* [Problem statement]: Using the listing below, extract each line that has the word "keluarga" in it.
+--
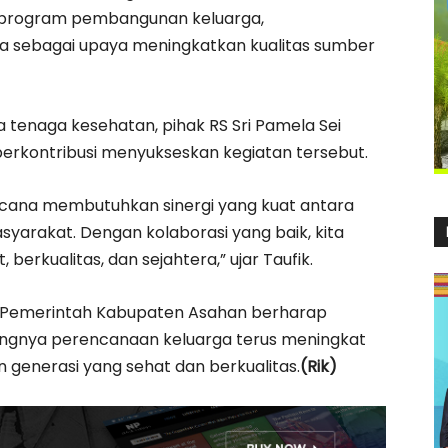
program pembangunan keluarga,
a sebagai upaya meningkatkan kualitas sumber
 tenaga kesehatan, pihak RS Sri Pamela Sei
 berkontribusi menyukseskan kegiatan tersebut.
ncana membutuhkan sinergi yang kuat antara
yarakat. Dengan kolaborasi yang baik, kita
erkualitas, dan sejahtera,” ujar Taufik.
, Pemerintah Kabupaten Asahan berharap
ngnya perencanaan keluarga terus meningkat
 generasi yang sehat dan berkualitas.
(Rik)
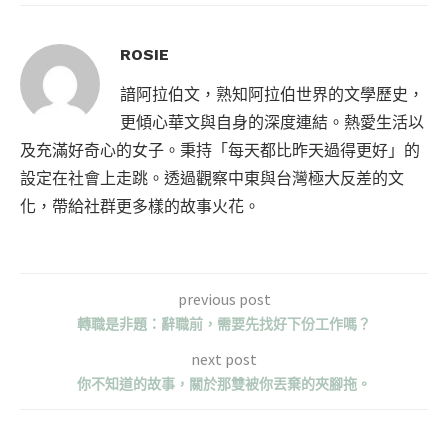
ROSIE
諳阿拉伯文，熟知阿拉伯世界的文學歷史，
更傾心華文與自身的深度連結。熱愛生活以
及充滿好奇心的女子。秉持「每天都比昨天過得更好」的
設定在社會上走跳。透過觀察中東與台灣極大反差的文
化，帶給社群更多樣的故事火花。
previous post
轉職是非題：辭職前，需要先找好下份工作嗎？
next post
你不知道的故事，關於那雙被你丟棄的夾腳拖。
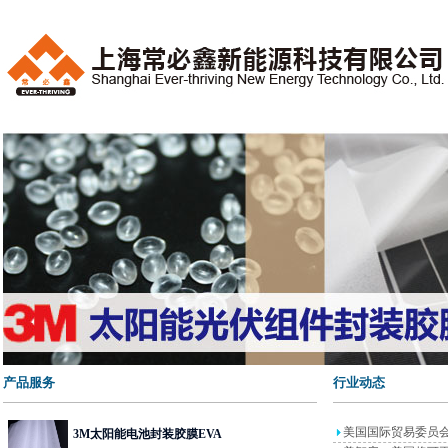
产品服务
行业动态
美国国际贸易委员
3M太阳能电池封装胶膜EVA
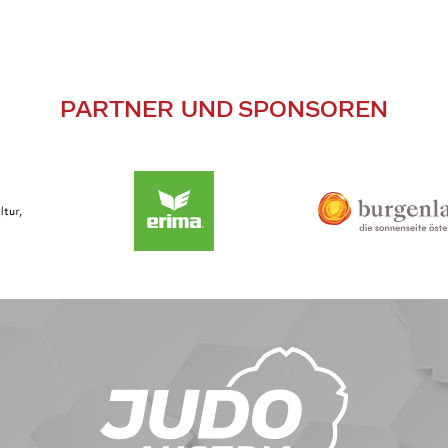
PARTNER UND SPONSOREN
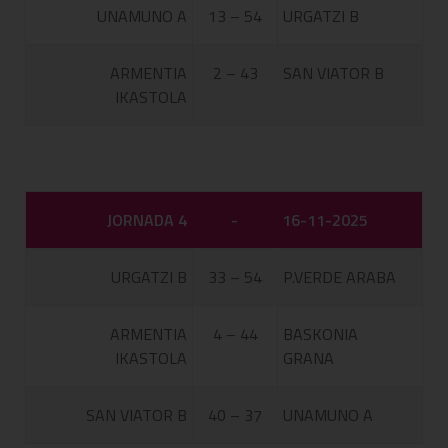
UNAMUNO A
13 – 54
URGATZI B
ARMENTIA
2 – 43
SAN VIATOR B
IKASTOLA
JORNADA 4
-
16-11-2025
URGATZI B
33 – 54
P.VERDE ARABA
ARMENTIA
4 – 44
BASKONIA
IKASTOLA
GRANA
SAN VIATOR B
40 – 37
UNAMUNO A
+--
* [Result]:
program pembangunan keluarga,
ngnya perencanaan keluarga terus meningkat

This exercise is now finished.